→ **Goal of the exercise**
Return each line in the records below that includes "query".

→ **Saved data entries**
▬▬▬

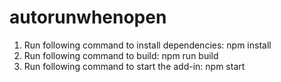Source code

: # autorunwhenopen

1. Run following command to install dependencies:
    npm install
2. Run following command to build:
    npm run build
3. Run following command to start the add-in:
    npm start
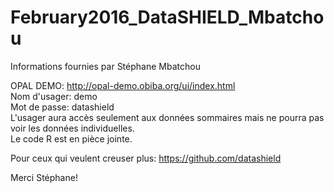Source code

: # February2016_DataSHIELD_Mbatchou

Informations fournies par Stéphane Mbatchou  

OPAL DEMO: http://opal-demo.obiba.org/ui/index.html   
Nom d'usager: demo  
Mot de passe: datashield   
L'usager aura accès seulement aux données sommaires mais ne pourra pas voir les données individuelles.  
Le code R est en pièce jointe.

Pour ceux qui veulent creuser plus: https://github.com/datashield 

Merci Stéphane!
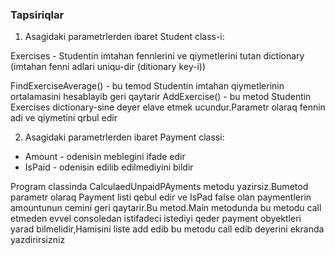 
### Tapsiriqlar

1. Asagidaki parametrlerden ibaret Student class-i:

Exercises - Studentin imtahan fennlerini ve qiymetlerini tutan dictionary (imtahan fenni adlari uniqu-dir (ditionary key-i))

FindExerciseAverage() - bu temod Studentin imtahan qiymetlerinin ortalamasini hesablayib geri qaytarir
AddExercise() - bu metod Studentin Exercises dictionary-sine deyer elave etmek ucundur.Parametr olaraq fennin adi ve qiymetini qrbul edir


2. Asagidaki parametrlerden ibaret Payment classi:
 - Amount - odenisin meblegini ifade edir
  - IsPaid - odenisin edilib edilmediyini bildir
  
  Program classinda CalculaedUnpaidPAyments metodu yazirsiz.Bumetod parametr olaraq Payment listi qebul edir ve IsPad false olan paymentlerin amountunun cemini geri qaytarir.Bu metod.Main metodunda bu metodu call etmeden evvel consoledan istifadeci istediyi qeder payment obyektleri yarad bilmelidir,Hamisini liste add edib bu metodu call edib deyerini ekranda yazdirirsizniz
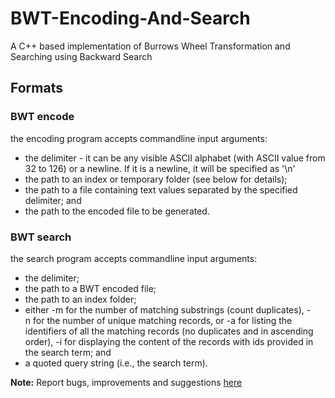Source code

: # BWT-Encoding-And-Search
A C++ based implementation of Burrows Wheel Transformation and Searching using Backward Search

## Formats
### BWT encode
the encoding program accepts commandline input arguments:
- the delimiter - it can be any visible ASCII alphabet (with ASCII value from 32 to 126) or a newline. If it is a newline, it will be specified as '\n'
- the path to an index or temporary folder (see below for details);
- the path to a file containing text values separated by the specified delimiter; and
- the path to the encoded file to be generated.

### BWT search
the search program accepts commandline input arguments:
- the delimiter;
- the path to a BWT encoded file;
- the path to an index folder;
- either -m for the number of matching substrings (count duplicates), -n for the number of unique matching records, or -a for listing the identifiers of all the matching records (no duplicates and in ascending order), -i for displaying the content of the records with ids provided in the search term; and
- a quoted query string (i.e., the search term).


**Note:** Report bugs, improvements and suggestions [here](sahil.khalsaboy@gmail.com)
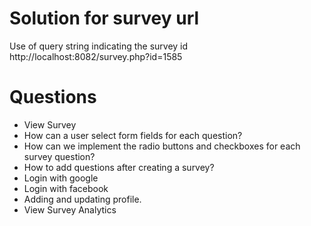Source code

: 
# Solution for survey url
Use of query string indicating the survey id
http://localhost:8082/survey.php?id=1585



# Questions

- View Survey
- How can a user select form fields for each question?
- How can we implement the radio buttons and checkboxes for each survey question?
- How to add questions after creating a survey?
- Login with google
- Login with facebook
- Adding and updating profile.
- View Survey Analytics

▬▬▬

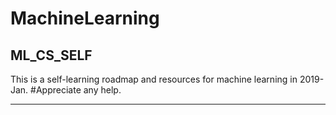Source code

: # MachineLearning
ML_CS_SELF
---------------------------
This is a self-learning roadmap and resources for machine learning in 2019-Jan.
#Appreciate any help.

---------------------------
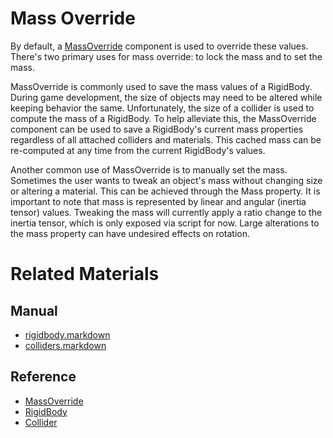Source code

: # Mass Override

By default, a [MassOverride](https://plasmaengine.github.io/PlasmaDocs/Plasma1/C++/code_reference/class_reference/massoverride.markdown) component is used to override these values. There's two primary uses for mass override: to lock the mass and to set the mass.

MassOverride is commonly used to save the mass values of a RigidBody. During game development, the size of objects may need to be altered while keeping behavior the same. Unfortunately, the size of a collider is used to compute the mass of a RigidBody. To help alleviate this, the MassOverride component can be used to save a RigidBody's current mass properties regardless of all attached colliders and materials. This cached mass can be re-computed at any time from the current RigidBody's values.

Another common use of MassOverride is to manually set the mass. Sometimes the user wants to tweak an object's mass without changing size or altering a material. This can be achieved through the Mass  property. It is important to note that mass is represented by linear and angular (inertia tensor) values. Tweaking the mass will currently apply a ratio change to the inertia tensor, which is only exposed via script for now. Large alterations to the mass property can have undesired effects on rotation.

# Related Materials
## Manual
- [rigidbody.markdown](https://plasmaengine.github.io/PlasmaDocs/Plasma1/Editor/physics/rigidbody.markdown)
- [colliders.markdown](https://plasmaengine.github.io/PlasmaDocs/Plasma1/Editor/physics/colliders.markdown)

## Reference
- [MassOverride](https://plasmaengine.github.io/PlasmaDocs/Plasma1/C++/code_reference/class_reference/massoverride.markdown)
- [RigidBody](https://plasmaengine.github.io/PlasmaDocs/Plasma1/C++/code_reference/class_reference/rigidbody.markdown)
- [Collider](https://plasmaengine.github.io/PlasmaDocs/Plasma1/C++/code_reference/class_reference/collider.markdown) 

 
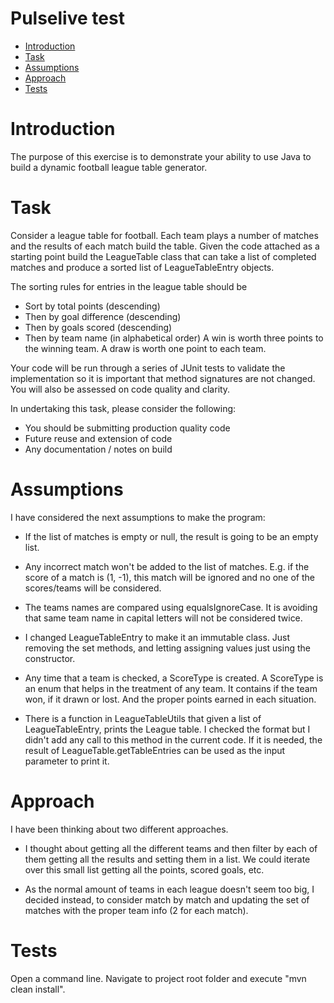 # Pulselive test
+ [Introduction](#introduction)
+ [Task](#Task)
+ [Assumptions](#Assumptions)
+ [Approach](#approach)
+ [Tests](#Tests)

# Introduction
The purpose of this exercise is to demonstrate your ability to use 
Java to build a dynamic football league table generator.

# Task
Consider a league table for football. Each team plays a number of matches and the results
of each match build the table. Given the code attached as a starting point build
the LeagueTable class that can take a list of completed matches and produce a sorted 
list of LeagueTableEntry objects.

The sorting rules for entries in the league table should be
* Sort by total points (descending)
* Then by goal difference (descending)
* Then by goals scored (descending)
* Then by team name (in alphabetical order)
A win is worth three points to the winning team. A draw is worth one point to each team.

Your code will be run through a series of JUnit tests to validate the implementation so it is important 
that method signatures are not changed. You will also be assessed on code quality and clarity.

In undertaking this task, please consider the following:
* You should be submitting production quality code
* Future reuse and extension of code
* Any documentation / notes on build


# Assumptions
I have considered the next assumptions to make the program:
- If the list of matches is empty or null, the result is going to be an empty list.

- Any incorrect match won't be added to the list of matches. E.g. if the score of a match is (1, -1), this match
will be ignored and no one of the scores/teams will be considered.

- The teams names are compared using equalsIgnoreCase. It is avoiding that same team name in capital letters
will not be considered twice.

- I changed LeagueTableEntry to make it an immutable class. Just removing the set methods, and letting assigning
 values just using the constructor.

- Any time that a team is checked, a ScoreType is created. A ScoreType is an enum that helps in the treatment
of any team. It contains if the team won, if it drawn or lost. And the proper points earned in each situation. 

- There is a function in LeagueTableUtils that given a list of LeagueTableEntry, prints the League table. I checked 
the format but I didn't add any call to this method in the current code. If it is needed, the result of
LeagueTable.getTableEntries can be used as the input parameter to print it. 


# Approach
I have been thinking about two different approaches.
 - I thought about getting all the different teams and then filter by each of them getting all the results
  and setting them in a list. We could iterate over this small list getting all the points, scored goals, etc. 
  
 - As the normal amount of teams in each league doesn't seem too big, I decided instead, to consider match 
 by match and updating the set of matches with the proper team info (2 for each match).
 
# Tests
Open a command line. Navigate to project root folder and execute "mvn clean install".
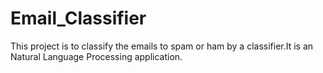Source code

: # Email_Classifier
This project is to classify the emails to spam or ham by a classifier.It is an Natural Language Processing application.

▬▬▬

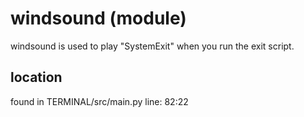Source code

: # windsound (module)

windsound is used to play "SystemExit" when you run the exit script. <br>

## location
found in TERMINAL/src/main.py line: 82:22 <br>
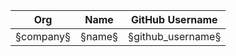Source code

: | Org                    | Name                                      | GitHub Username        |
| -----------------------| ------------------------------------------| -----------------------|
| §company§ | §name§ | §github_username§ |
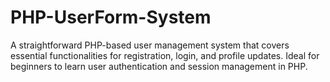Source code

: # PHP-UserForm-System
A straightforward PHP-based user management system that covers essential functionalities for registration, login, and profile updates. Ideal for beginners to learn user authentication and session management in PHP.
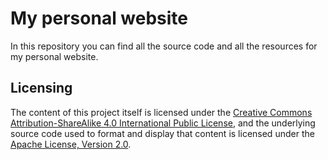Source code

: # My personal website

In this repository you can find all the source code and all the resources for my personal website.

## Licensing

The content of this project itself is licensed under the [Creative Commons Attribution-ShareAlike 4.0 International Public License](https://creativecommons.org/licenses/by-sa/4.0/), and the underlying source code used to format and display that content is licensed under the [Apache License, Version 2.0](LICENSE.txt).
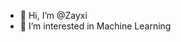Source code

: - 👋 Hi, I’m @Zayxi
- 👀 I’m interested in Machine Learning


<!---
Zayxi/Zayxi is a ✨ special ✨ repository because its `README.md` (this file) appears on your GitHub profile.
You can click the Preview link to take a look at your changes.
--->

▬▬▬

→ **Task output**
- a quoted query string (i.e., the search term).
Use of query string indicating the survey id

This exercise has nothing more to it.